-- Set task A --
List every map-reduce system or framework named in the forum thread below about lightweight Python map-reduce tools.
-- Set task B --
Continue the forum thread on lightweight Python map-reduce frameworks, starting right after its final reply.

-- Document --
....

Reputation: 2077
I have a few problems which may apply well to the Map-Reduce model. I'd like to experiment with implementing them, but at this stage I don't want to go to the trouble of installing a heavyweight system like Hadoop or Disco.
Is there a lightweight Python framework for map-reduce which uses the regular filesystem for input, temporary files, and output?
Upvotes: 11
Views: 16779
Reputation: 355
MockMR - https://github.com/sjtrny/mockmr
It's meant for educational use. Does not currently operate in parallel but accepts standard Python objects as IO.
Upvotes: 1
Reputation: 277
So this was asked ages ago, but I worked on a full implementation of mapreduce over the weekend: remap.
https://github.com/gtoonstra/remap
Pretty easy to install with minimal dependencies, if all goes well you should be able to run a test run in 5 minutes.
The entire processing pipeline works, but submitting and monitoring jobs is still being worked on.
Upvotes: 0
Reputation: 8014
Check out Apache Spark. It is written in Java but it has also a Python API. You can try it locally on your machine and then, when you need it, you can easily distribute your computation over a cluster.

....

-- Raw data --

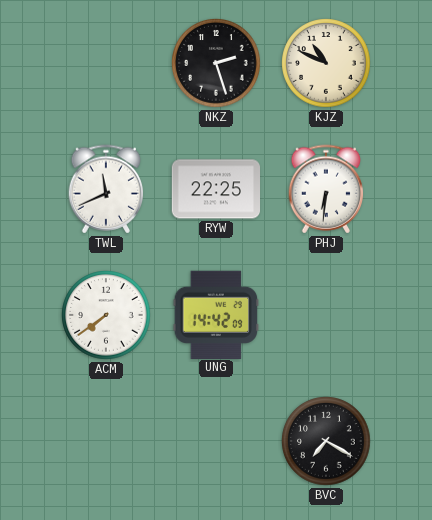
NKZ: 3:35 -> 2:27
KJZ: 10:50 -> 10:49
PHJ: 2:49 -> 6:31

....

-- Response A --
Hadoop, Disco, MockMR, remap, Apache Spark

-- Response B --
Upvotes: 1
Reputation: 31
http://jsmapreduce.com/ -- in-browser mapreduce; in Python or Javascript; nothing to install
Upvotes: 3
Reputation: 533
http://pythonhosted.org/mrjob/ is great to quickly get started on your local machine, basically all you need is a simple:
pip install mrjob
Upvotes: 6
Reputation: 150
A Coursera course dedicated to big data suggests using these lightweight python Map-Reduce frameworks:
To get you started very quickly, try this example:
https://github.com/michaelfairley/mincemeatpy/zipball/v0.1.2
(hint: for [server address] in this example use localhost)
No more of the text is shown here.